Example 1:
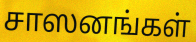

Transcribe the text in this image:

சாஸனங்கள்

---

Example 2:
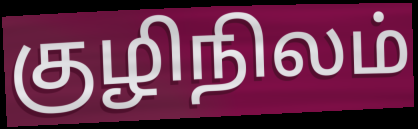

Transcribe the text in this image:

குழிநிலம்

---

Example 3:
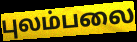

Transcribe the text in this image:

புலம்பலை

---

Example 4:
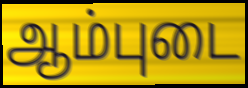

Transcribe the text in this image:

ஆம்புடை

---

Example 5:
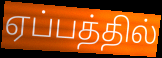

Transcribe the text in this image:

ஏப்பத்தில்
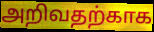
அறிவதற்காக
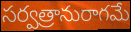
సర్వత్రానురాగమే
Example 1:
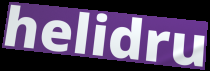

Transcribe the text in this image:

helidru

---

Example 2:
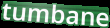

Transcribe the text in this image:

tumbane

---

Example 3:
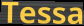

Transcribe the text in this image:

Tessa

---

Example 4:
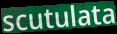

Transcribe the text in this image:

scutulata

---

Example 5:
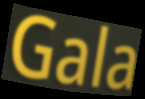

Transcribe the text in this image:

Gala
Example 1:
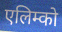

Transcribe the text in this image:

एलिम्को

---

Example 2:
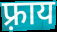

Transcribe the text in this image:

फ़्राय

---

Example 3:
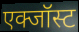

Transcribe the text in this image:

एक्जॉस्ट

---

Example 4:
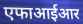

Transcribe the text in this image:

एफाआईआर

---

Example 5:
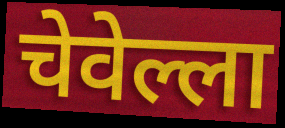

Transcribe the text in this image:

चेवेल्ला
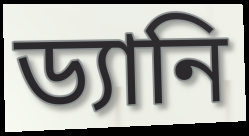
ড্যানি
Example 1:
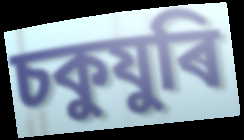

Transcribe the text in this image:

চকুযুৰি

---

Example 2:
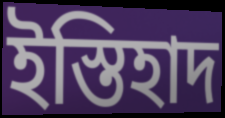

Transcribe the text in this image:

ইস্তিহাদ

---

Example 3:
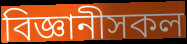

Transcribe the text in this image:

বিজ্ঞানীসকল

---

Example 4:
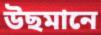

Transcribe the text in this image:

____

Activity » All that's required is the material above repeated exactly, minus any picture.

Output for this exercise »
Example 1:

Transcribe the text in this image:

சாஸனங்கள்

---

Example 2:

Transcribe the text in this image:

குழிநிலம்

---

Example 3:

Transcribe the text in this image:

புலம்பலை

---

Example 4:

Transcribe the text in this image:

ஆம்புடை

---

Example 5:

Transcribe the text in this image:

ஏப்பத்தில்
அறிவதற்காக
సర్వత్రానురాగమే
Example 1:

Transcribe the text in this image:

helidru

---

Example 2:

Transcribe the text in this image:

tumbane

---

Example 3:

Transcribe the text in this image:

Tessa

---

Example 4:

Transcribe the text in this image:

scutulata

---

Example 5:

Transcribe the text in this image:

Gala
Example 1:

Transcribe the text in this image:

एलिम्को

---

Example 2:

Transcribe the text in this image:

फ़्राय

---

Example 3:

Transcribe the text in this image:

एक्जॉस्ट

---

Example 4:

Transcribe the text in this image:

एफाआईआर

---

Example 5:

Transcribe the text in this image:

चेवेल्ला
ড্যানি
Example 1:

Transcribe the text in this image:

চকুযুৰি

---

Example 2:

Transcribe the text in this image:

ইস্তিহাদ

---

Example 3:

Transcribe the text in this image:

বিজ্ঞানীসকল

---

Example 4:

Transcribe the text in this image:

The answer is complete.